Тут она появилась снова. Но то, что издали казалось строгой и простой красотой, вблизи выглядело скорее загадкой. Она прошла через холл в гостиную как раз в тот момент, когда Лонофф закончил подробно описывать странное состояние, в которое впадал, читая журналы, и я заметил, что ее удивительная голова была задумана в куда более величественном масштабе, чем туловище. Мешковатый свитер и широченная твидовая юбка, конечно же, помогали скрыть ее миниатюрность, но все другие особенности ее облика (за исключением густых кудрявых волос) казались несущественными и расплывчатыми прежде всего из-за выразительного лица в сочетании с мягким и умным взглядом ее огромных светлых глаз. Не стану скрывать, глубокого спокойствия этого взгляда было бы достаточно, чтобы я сник от смущения, но я не мог смотреть ей прямо в глаза еще и потому, что негармоничное сочетание туловища и головы словно подсказывало мне, что в ее жизни были несчастья, какие-то тяжелые потери или поражения, а для баланса в чем-то пришлось переусердствовать. Я вспомнил о цыпленке, закованном в скорлупу, откуда он может высунуть разве что клювастую головку. Вспомнил каменных идолов-макроцефалов с острова Пасхи. Вспомнил лихорадящих больных на верандах швейцарских санаториев, вдыхающих воздух волшебных гор. Но я не стану преувеличивать пафос и оригинальность моих впечатлений, поскольку вскоре их сменили неоригинальные и непреодолимые мечтания: я теперь думал только о том, с каким торжеством я бы целовал это лицо и с каким наслаждением получал бы ответные поцелуи.

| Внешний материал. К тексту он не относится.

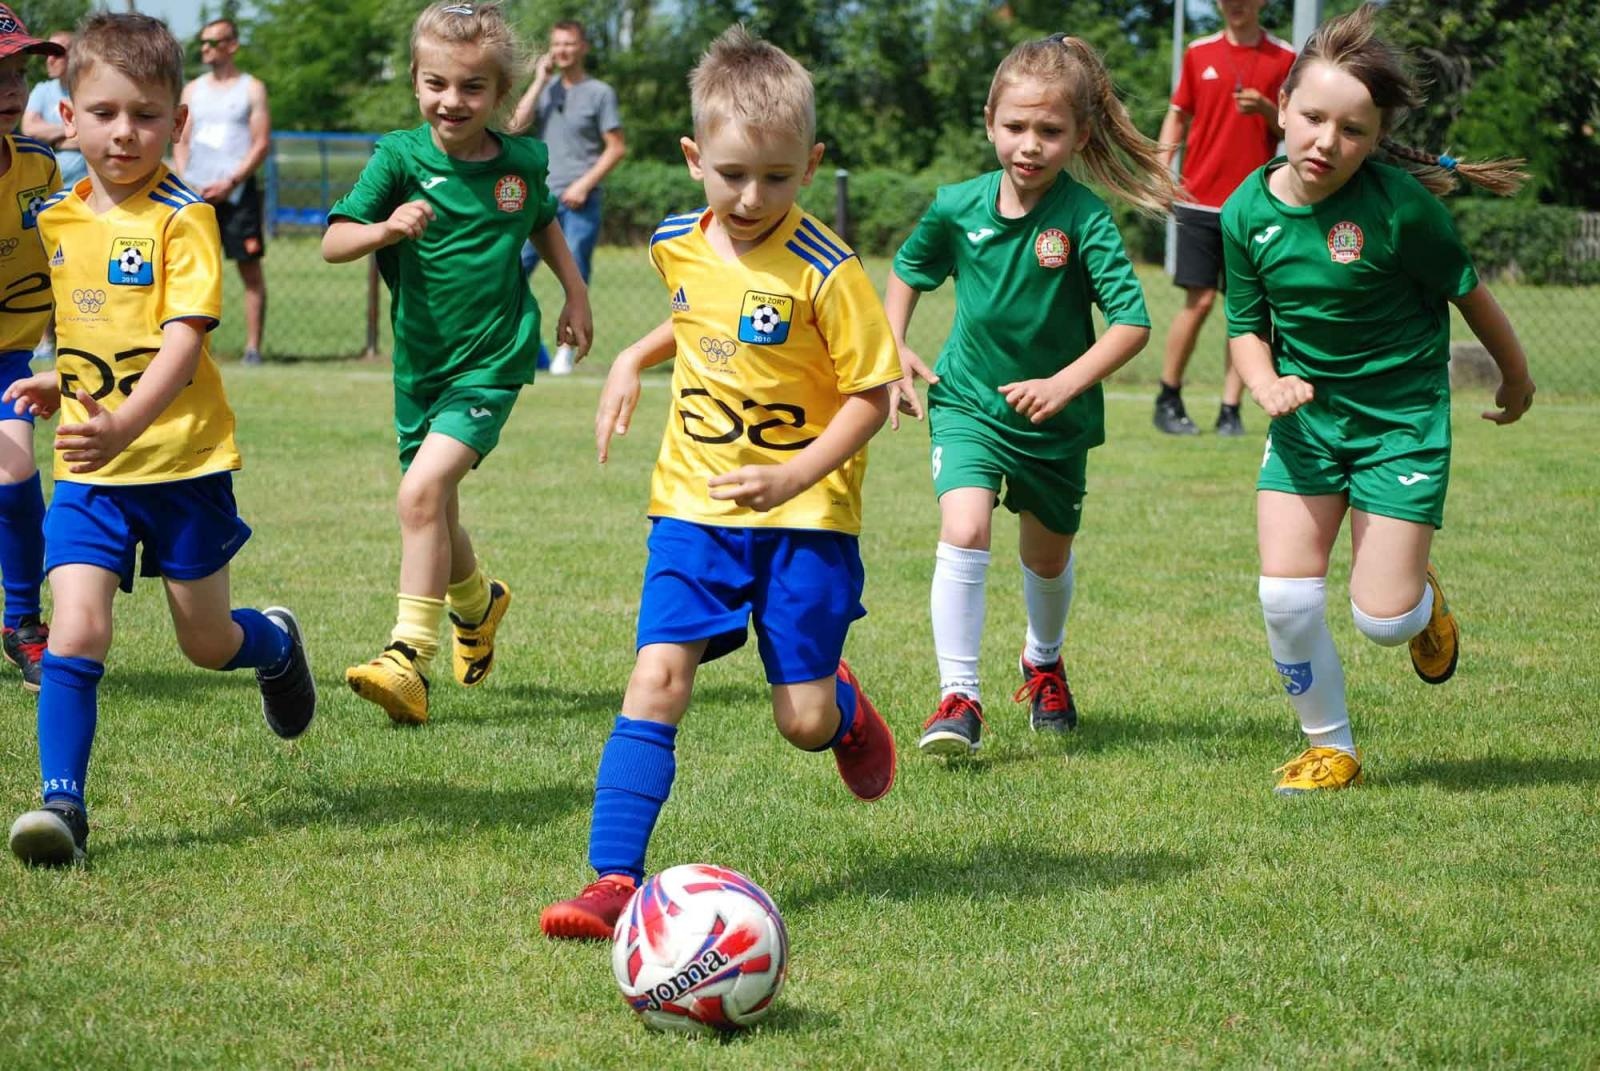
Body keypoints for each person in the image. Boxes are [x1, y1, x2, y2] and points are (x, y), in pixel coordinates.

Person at [539, 25, 900, 941]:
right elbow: (702, 318)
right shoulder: (676, 242)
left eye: (777, 178)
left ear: (811, 164)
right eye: (732, 174)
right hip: (693, 503)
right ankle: (613, 879)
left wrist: (795, 472)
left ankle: (843, 709)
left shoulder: (829, 271)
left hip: (807, 514)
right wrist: (632, 356)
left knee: (800, 720)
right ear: (694, 157)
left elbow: (873, 393)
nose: (751, 198)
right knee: (657, 673)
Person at [4, 12, 317, 867]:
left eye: (145, 115)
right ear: (67, 117)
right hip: (91, 471)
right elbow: (87, 328)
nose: (124, 132)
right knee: (75, 632)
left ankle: (276, 644)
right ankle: (62, 806)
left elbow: (181, 345)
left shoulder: (185, 218)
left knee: (206, 643)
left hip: (182, 464)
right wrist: (61, 381)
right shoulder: (58, 216)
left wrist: (123, 422)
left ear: (177, 122)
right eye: (104, 113)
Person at [1222, 4, 1534, 795]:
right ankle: (1332, 749)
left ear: (1375, 139)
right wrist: (1264, 382)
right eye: (1314, 118)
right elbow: (1245, 326)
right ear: (1282, 107)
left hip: (1400, 425)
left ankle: (1423, 600)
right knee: (1284, 596)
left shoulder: (1401, 208)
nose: (1327, 141)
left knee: (1383, 619)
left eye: (1352, 130)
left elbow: (1471, 295)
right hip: (1306, 424)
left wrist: (1516, 375)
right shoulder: (1244, 212)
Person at [887, 34, 1177, 757]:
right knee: (964, 529)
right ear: (990, 122)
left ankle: (1043, 660)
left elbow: (1133, 323)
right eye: (1015, 126)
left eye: (1049, 130)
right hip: (969, 404)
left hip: (1055, 421)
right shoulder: (956, 206)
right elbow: (908, 271)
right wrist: (893, 347)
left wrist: (1063, 384)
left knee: (1046, 560)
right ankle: (959, 696)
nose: (1030, 145)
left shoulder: (1084, 219)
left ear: (1080, 136)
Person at [322, 1, 591, 726]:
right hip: (421, 368)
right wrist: (385, 227)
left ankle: (407, 656)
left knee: (419, 495)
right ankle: (477, 602)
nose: (452, 100)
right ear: (415, 80)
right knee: (435, 506)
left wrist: (575, 292)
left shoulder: (519, 164)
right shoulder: (398, 158)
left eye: (473, 87)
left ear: (500, 93)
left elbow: (542, 220)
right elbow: (334, 242)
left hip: (491, 363)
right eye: (436, 83)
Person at [1154, 0, 1294, 437]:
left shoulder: (1285, 57)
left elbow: (1296, 126)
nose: (1235, 4)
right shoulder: (1199, 52)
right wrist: (1161, 172)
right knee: (1199, 302)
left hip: (1255, 206)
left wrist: (1267, 110)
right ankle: (1168, 397)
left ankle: (1230, 409)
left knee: (1246, 310)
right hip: (1197, 201)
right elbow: (1177, 116)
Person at [0, 9, 64, 692]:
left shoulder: (39, 167)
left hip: (7, 360)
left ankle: (22, 623)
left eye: (17, 72)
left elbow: (65, 261)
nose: (12, 88)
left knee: (15, 475)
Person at [507, 19, 624, 375]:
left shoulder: (600, 93)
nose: (562, 50)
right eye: (557, 44)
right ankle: (524, 348)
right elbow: (513, 127)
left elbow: (616, 148)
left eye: (569, 43)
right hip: (539, 201)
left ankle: (565, 353)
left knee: (575, 277)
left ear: (583, 47)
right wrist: (539, 81)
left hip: (580, 203)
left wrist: (584, 185)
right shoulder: (545, 90)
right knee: (511, 269)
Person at [174, 18, 271, 366]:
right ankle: (193, 350)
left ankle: (252, 349)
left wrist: (230, 182)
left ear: (232, 46)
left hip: (237, 195)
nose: (206, 49)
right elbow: (180, 140)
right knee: (193, 272)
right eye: (203, 42)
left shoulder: (252, 88)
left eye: (214, 42)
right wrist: (188, 181)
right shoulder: (192, 91)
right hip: (197, 195)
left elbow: (261, 143)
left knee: (250, 271)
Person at [22, 30, 85, 186]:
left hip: (88, 189)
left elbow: (101, 137)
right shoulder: (42, 90)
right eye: (48, 55)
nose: (50, 60)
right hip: (51, 188)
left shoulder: (90, 91)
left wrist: (51, 141)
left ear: (76, 55)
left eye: (57, 53)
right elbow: (29, 129)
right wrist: (74, 129)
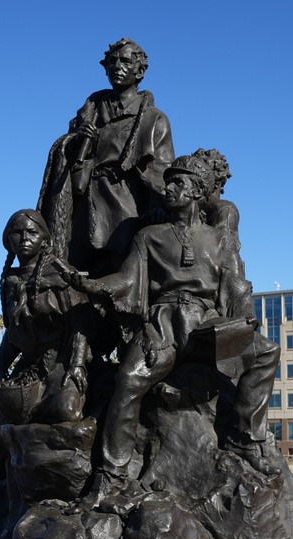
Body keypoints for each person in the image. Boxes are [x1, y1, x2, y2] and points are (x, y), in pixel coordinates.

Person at [67, 154, 281, 497]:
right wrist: (91, 285)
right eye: (169, 182)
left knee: (266, 353)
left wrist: (245, 316)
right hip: (163, 324)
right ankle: (112, 473)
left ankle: (246, 440)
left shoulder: (219, 239)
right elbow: (126, 280)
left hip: (206, 324)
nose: (169, 188)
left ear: (197, 191)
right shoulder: (149, 237)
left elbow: (236, 286)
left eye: (178, 183)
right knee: (128, 379)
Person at [38, 39, 175, 278]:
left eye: (125, 61)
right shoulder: (88, 113)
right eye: (112, 61)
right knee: (72, 273)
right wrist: (78, 141)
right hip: (84, 206)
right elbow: (67, 156)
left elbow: (162, 174)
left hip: (124, 208)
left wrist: (156, 211)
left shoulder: (153, 119)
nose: (117, 66)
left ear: (140, 71)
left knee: (121, 273)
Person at [0, 209, 88, 425]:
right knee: (1, 420)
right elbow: (13, 330)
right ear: (8, 240)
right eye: (17, 233)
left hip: (60, 362)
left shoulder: (62, 275)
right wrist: (0, 367)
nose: (24, 238)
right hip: (28, 366)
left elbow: (80, 324)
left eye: (32, 232)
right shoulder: (10, 282)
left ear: (44, 240)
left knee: (65, 411)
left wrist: (78, 365)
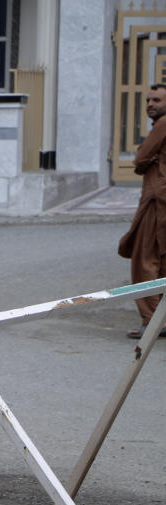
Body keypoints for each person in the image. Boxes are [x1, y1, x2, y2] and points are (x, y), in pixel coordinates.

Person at [119, 83, 166, 338]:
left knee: (144, 261)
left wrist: (146, 158)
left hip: (157, 201)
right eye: (149, 100)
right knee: (160, 261)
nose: (150, 104)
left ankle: (152, 320)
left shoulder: (162, 124)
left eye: (157, 100)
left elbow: (139, 161)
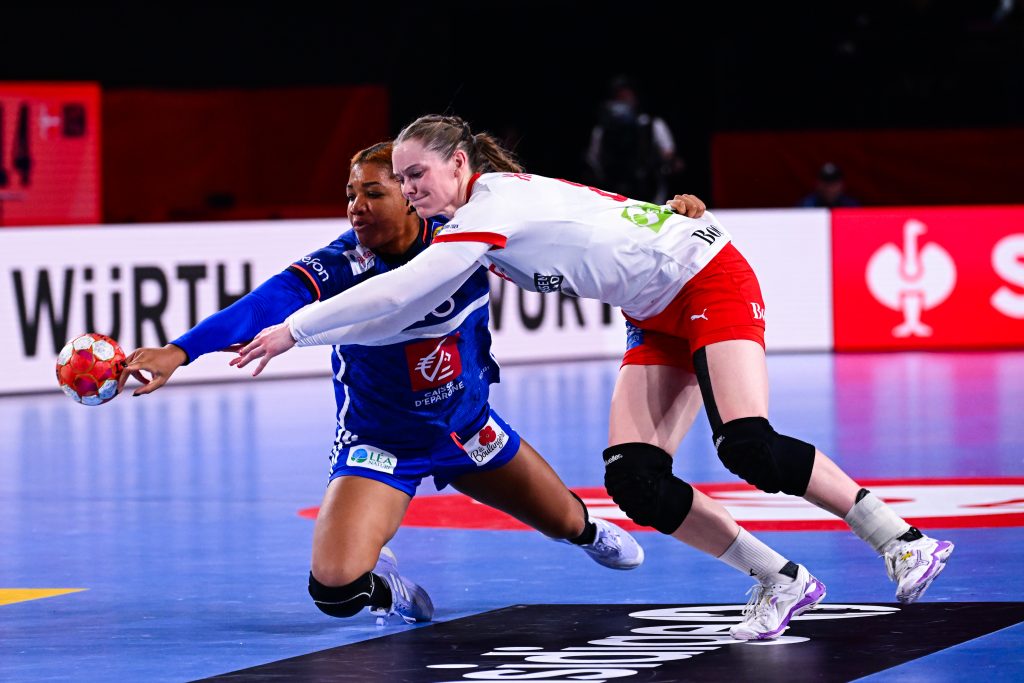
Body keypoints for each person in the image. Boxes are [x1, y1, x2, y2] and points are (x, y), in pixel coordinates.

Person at [237, 115, 955, 641]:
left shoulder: (491, 208)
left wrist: (296, 328)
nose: (408, 189)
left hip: (708, 278)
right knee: (634, 480)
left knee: (747, 444)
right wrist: (665, 211)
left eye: (417, 175)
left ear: (458, 164)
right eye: (400, 180)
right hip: (652, 310)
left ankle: (902, 540)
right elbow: (591, 215)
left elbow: (402, 289)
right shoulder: (475, 214)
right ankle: (781, 580)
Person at [117, 141, 651, 627]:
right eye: (351, 194)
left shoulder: (467, 233)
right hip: (381, 444)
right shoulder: (340, 263)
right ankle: (388, 588)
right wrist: (179, 352)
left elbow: (577, 220)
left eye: (373, 193)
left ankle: (587, 532)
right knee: (335, 589)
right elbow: (263, 305)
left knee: (568, 522)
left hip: (468, 429)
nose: (357, 207)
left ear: (412, 196)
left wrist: (665, 219)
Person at [585, 76, 682, 204]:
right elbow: (593, 161)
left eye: (627, 95)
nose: (624, 100)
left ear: (635, 97)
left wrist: (669, 162)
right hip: (614, 191)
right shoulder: (602, 131)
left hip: (649, 189)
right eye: (619, 97)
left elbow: (668, 154)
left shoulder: (652, 124)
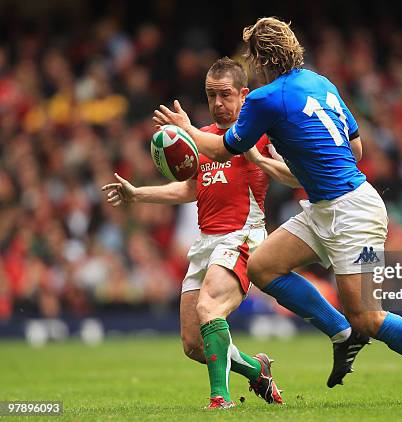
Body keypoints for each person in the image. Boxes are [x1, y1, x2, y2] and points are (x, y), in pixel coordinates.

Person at [153, 18, 402, 402]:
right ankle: (341, 332)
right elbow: (356, 152)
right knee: (261, 266)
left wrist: (187, 129)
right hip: (327, 207)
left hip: (354, 214)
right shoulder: (322, 83)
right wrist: (292, 160)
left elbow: (222, 149)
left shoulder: (264, 98)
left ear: (258, 58)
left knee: (368, 317)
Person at [103, 57, 291, 409]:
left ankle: (220, 399)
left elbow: (292, 172)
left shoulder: (260, 135)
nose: (218, 104)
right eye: (211, 96)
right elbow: (191, 190)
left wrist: (263, 161)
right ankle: (256, 369)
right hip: (205, 242)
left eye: (225, 95)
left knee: (209, 309)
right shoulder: (201, 139)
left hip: (242, 237)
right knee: (193, 344)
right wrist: (137, 193)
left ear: (243, 95)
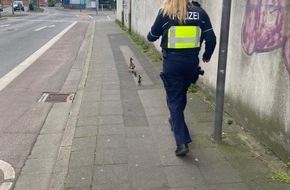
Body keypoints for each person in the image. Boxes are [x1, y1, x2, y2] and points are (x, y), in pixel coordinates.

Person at [147, 0, 216, 156]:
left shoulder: (165, 13)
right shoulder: (200, 13)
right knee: (180, 95)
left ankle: (181, 142)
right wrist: (207, 55)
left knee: (174, 100)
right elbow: (211, 39)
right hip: (191, 65)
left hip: (172, 64)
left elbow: (151, 37)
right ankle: (174, 120)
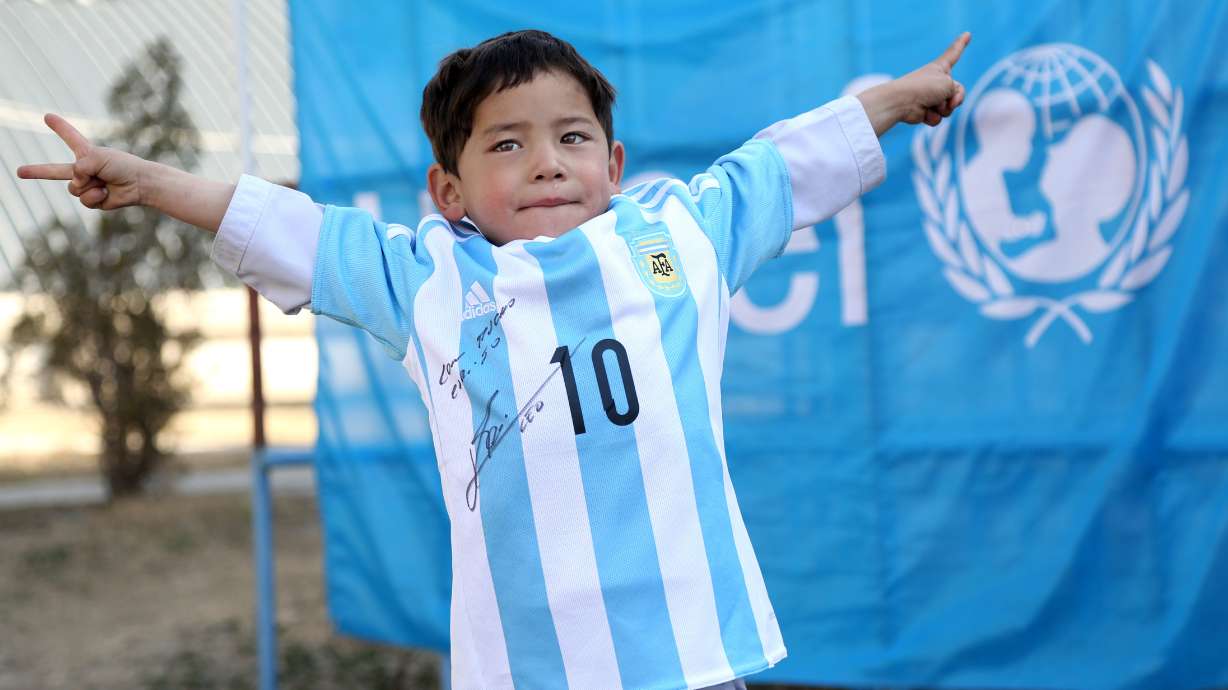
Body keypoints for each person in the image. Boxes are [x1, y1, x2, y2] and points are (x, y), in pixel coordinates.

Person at [17, 28, 970, 690]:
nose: (547, 162)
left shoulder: (679, 236)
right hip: (530, 666)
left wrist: (891, 99)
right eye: (506, 144)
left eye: (571, 138)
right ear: (449, 189)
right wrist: (147, 182)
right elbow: (294, 228)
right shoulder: (427, 278)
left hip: (688, 657)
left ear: (615, 163)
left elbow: (779, 167)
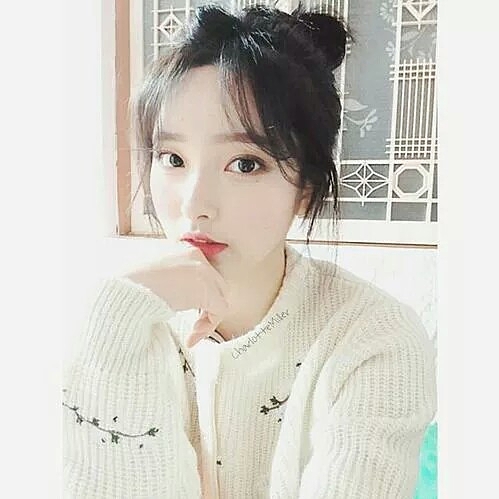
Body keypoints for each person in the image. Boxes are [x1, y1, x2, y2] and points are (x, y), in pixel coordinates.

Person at [62, 2, 437, 498]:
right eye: (172, 158)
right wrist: (116, 320)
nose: (194, 204)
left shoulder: (373, 339)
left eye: (244, 163)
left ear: (304, 188)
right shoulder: (123, 320)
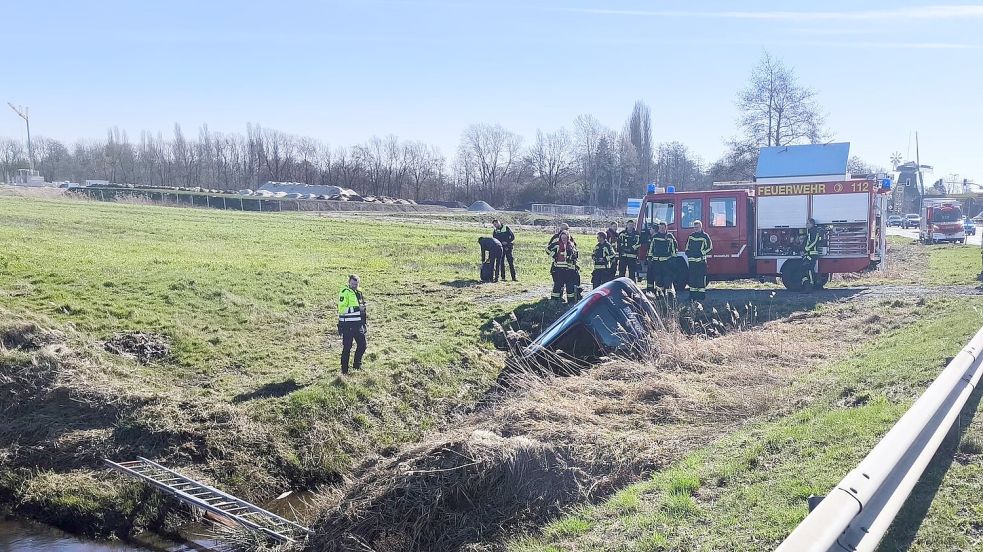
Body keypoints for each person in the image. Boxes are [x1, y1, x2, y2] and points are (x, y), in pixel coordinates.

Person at [338, 274, 367, 374]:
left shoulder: (359, 292)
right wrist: (356, 309)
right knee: (347, 347)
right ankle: (344, 371)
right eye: (353, 284)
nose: (354, 285)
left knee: (363, 345)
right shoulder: (344, 292)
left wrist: (364, 323)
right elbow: (342, 309)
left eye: (356, 284)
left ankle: (357, 366)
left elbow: (363, 310)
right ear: (349, 282)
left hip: (358, 325)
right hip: (347, 325)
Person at [547, 230, 580, 303]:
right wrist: (554, 255)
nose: (564, 240)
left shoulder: (572, 245)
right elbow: (547, 249)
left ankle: (571, 301)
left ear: (568, 238)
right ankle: (555, 300)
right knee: (558, 285)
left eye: (565, 238)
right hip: (559, 269)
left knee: (570, 286)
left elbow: (576, 255)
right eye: (562, 238)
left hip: (569, 269)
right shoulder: (557, 244)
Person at [685, 220, 713, 301]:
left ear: (701, 227)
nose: (695, 229)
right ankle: (692, 296)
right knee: (692, 279)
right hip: (692, 262)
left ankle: (701, 296)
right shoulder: (691, 236)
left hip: (701, 262)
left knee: (701, 279)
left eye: (697, 227)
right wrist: (688, 253)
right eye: (694, 227)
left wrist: (701, 253)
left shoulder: (705, 236)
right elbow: (687, 247)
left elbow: (710, 247)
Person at [647, 221, 678, 294]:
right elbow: (650, 248)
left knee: (667, 279)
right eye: (660, 228)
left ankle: (669, 295)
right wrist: (649, 258)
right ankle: (660, 294)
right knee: (658, 279)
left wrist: (673, 260)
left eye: (663, 228)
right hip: (656, 262)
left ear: (666, 228)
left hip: (667, 262)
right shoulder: (655, 237)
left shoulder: (670, 237)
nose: (662, 229)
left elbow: (674, 248)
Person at [801, 218, 822, 289]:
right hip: (809, 254)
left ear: (812, 224)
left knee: (809, 269)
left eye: (808, 223)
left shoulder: (815, 232)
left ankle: (810, 285)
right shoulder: (810, 232)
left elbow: (815, 241)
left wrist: (807, 248)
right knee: (806, 268)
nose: (806, 224)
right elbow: (807, 242)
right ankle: (807, 285)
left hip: (812, 254)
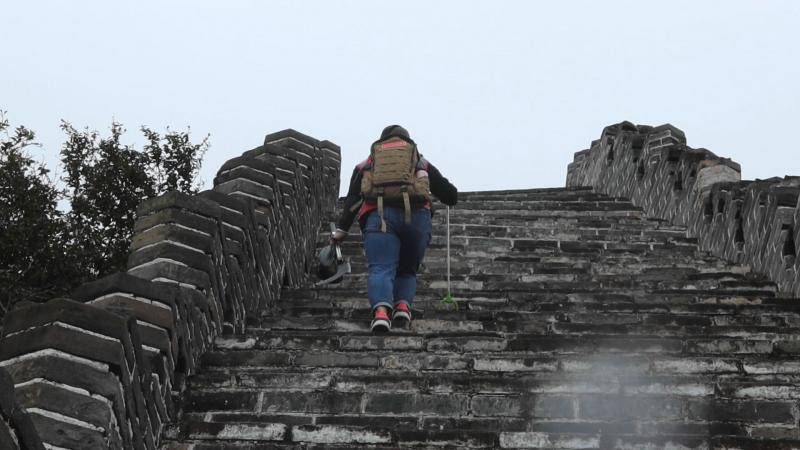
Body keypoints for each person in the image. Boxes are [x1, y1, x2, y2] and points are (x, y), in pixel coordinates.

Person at [331, 125, 458, 332]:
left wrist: (341, 230)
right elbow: (450, 195)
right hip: (417, 219)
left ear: (381, 144)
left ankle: (381, 312)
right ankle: (402, 307)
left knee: (381, 267)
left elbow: (353, 200)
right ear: (408, 143)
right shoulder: (419, 162)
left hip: (379, 217)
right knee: (407, 270)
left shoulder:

 На сегодня всё,  сообщила она Лоноффу.

Он взглянул на нее так грустно и обеспокоенно, что я подумал, уж не внучка ли она ему. В мгновение ока он превратился в самого доступного из людей, свободного ото всех забот и обязательств. Быть может, подумал я, все еще пытаясь объяснить некоторую странность в ней, которую я не мог определить, она дитя его умершей дочери.